[Saved entries]
=== Section Start ===
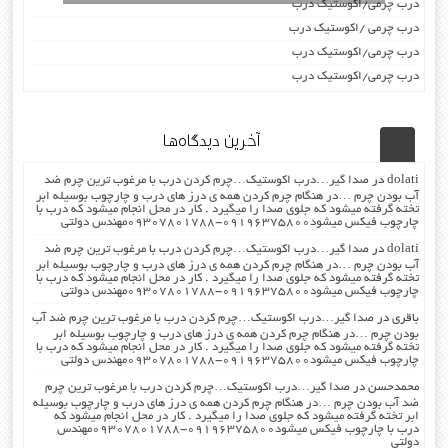
درب چرمی/اکوستیک درب
درب چرمی /اکوستیک درب
درب چرمی/اکوستیک درب
درب چرمی/اکوستیک درب
آخرین دیدگاه‌ها
dolati
در
صدا گیر…درب اکوستیک…چرم کردن درب با مرغوب ترین چرم ضد
آب بودن چرم …در هنگام چرم کردن همه ی درز های درب و چارچوب بوسیله ابر
تخته گرفته میشود که جلوی صدا را میگیرد . کار در محل انجام میشود که درب با
چارچوب فیکس میشود۰۹۱۹۶۳۷۵۸۰۰-۰۹۳۰۷۸۰۱۷۸۸مهندس دولتی
dolati
در
صدا گیر…درب اکوستیک…چرم کردن درب با مرغوب ترین چرم ضد
آب بودن چرم …در هنگام چرم کردن همه ی درز های درب و چارچوب بوسیله ابر
تخته گرفته میشود که جلوی صدا را میگیرد . کار در محل انجام میشود که درب با
چارچوب فیکس میشود۰۹۱۹۶۳۷۵۸۰۰-۰۹۳۰۷۸۰۱۷۸۸مهندس دولتی
باقری
در
صدا گیر…درب اکوستیک…چرم کردن درب با مرغوب ترین چرم ضد آب
بودن چرم …در هنگام چرم کردن همه ی درز های درب و چارچوب بوسیله ابر
تخته گرفته میشود که جلوی صدا را میگیرد . کار در محل انجام میشود که درب با
چارچوب فیکس میشود۰۹۱۹۶۳۷۵۸۰۰-۰۹۳۰۷۸۰۱۷۸۸مهندس دولتی
محمدحسن
در
صدا گیر…درب اکوستیک…چرم کردن درب با مرغوب ترین چرم
ضد آب بودن چرم …در هنگام چرم کردن همه ی درز های درب و چارچوب بوسیله
ابر تخته گرفته میشود که جلوی صدا را میگیرد . کار در محل انجام میشود که
درب با چارچوب فیکس میشود۰۹۱۹۶۳۷۵۸۰۰-۰۹۳۰۷۸۰۱۷۸۸مهندس
دولتی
=== Section End ===
■ Task instructions: In the entries above, find each line with "ترین" and copy it.

■ Reply:
صدا گیر…درب اکوستیک…چرم کردن درب با مرغوب ترین چرم ضد
صدا گیر…درب اکوستیک…چرم کردن درب با مرغوب ترین چرم ضد
صدا گیر…درب اکوستیک…چرم کردن درب با مرغوب ترین چرم ضد آب
صدا گیر…درب اکوستیک…چرم کردن درب با مرغوب ترین چرم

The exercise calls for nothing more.